= What you should do =
Verbatim repeat, images excluded. Give each entry again as written.

---+---

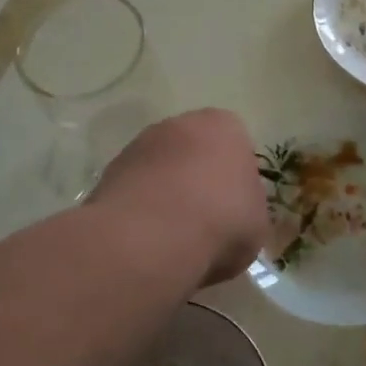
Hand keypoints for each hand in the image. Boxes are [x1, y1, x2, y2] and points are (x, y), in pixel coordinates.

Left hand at [90, 110, 269, 284]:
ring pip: (160, 171)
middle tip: (205, 222)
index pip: (236, 146)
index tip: (235, 210)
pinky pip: (134, 192)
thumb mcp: (258, 222)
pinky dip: (139, 212)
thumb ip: (248, 207)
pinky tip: (146, 241)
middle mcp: (179, 124)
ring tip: (172, 238)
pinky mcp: (107, 173)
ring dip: (165, 195)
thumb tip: (236, 213)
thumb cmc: (221, 221)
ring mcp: (138, 145)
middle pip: (194, 153)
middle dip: (197, 181)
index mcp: (224, 126)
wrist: (152, 237)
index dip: (235, 181)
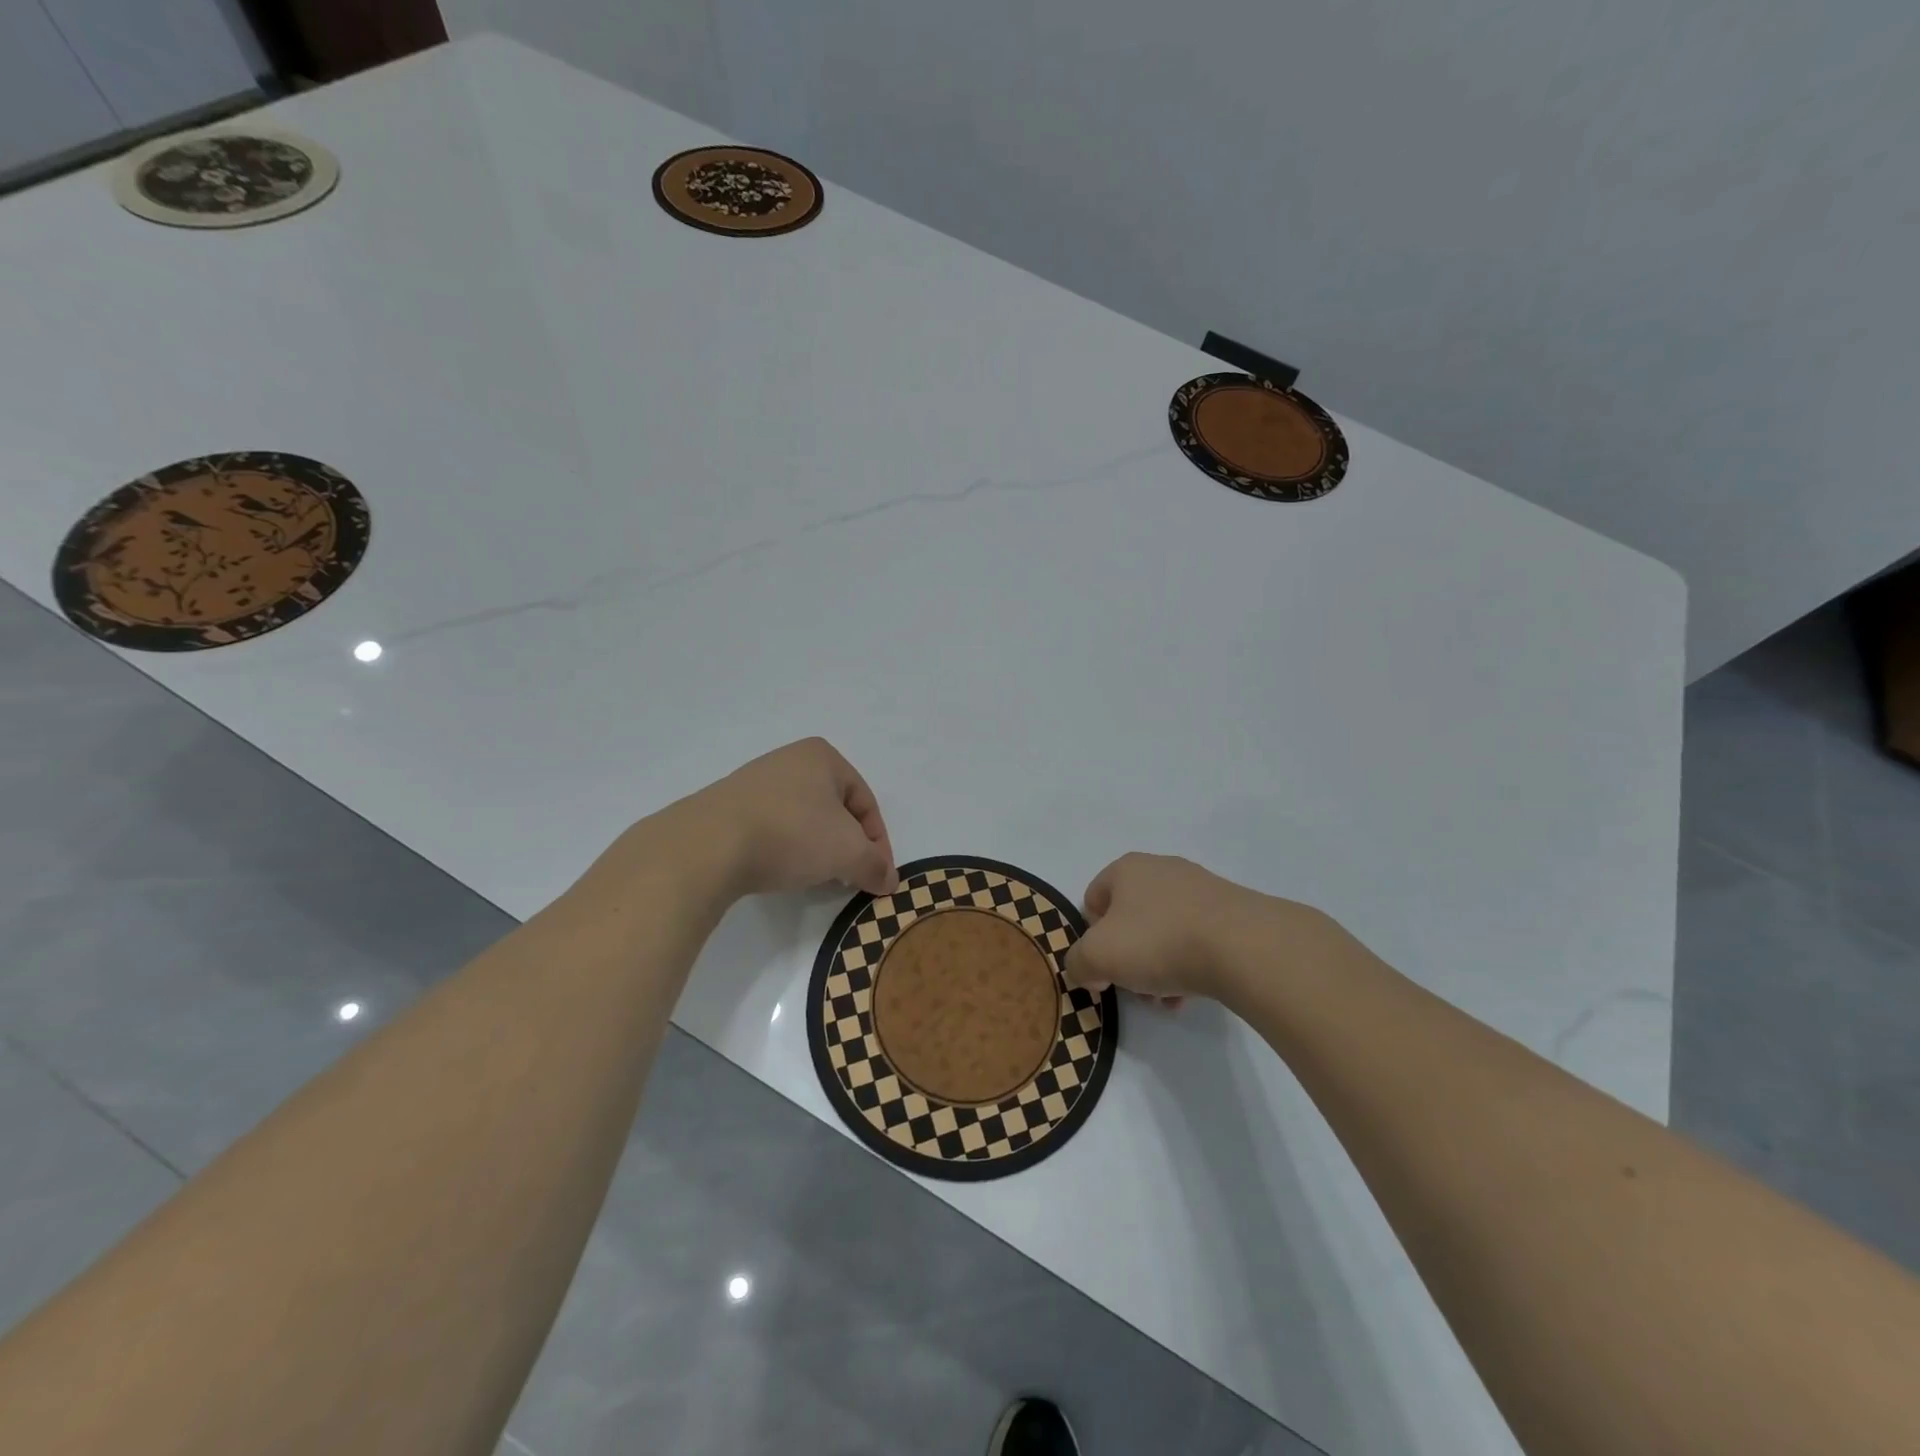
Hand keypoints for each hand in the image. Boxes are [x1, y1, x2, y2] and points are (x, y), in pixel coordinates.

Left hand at [684, 738, 897, 898]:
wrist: (707, 845)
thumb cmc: (791, 834)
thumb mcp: (848, 852)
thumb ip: (875, 865)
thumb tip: (888, 881)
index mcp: (822, 756)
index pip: (866, 802)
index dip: (878, 842)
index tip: (879, 877)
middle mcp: (789, 760)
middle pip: (835, 809)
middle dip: (847, 845)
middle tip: (850, 876)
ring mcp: (755, 782)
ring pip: (803, 819)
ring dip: (817, 849)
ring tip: (817, 877)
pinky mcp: (728, 807)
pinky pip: (772, 828)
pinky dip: (785, 849)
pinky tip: (781, 870)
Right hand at [1064, 852, 1318, 1004]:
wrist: (1243, 946)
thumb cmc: (1158, 942)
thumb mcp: (1097, 957)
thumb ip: (1077, 963)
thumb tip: (1087, 970)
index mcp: (1126, 869)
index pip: (1093, 899)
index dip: (1091, 936)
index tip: (1103, 967)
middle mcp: (1162, 869)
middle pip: (1130, 919)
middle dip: (1128, 958)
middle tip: (1135, 988)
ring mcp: (1200, 888)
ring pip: (1163, 932)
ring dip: (1158, 967)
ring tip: (1168, 999)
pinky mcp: (1231, 911)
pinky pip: (1197, 939)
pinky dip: (1189, 965)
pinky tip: (1194, 993)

---+---

= Answer area =
Hand keypoints for each hand in the image. Boxes are [x1, y1, x2, y2] and points are (x, y), in pixel coordinates.

Left hand at [90, 110, 269, 284]:
ring pip: (160, 171)
middle tip: (205, 222)
index pip: (236, 146)
index tip: (235, 210)
pinky pip: (134, 192)
thumb mcp: (258, 222)
pinky dip: (139, 212)
thumb ip: (248, 207)
pinky tip: (146, 241)
middle mcp: (179, 124)
ring tip: (172, 238)
pinky mcp: (107, 173)
ring dip: (165, 195)
thumb tip: (236, 213)
thumb cmc: (221, 221)
ring mcp: (138, 145)
middle pip: (194, 153)
middle dip: (197, 181)
index mcp: (224, 126)
wrist: (152, 237)
index dip: (235, 181)
Hand keypoints for each hand in the image. Boxes are [x1, y1, x2, y2] and points are (x, y), in pixel coordinates.

Left hand at [684, 738, 897, 898]:
wrist: (707, 845)
thumb cmc: (791, 834)
thumb mcp: (848, 852)
thumb ip: (875, 865)
thumb tip: (888, 881)
index mcp: (822, 756)
index pip: (866, 802)
index dip: (878, 842)
index tip: (879, 877)
middle mcp: (789, 760)
middle pip: (835, 809)
middle dip: (847, 845)
middle tip: (850, 876)
ring mcp: (755, 782)
ring pip: (803, 819)
ring dip: (817, 849)
ring tip: (817, 877)
pinky mcp: (728, 807)
pinky pip: (772, 828)
pinky dip: (785, 849)
pinky tip: (781, 870)
Right hand at [1064, 852, 1318, 1004]:
wrist: (1243, 946)
thumb cmc: (1158, 942)
thumb mcp: (1097, 957)
thumb ip: (1077, 963)
thumb tip: (1087, 970)
index mcp: (1126, 869)
index pip: (1093, 899)
index dip: (1091, 936)
index tip: (1103, 967)
middle mcp: (1162, 869)
middle pip: (1130, 919)
middle dip: (1128, 958)
middle tip: (1135, 988)
ring mcp: (1200, 888)
ring pip: (1163, 932)
ring dip: (1158, 967)
ring tip: (1168, 999)
pinky mcp: (1231, 911)
pinky pip: (1197, 939)
pinky dip: (1189, 965)
pinky tip: (1194, 993)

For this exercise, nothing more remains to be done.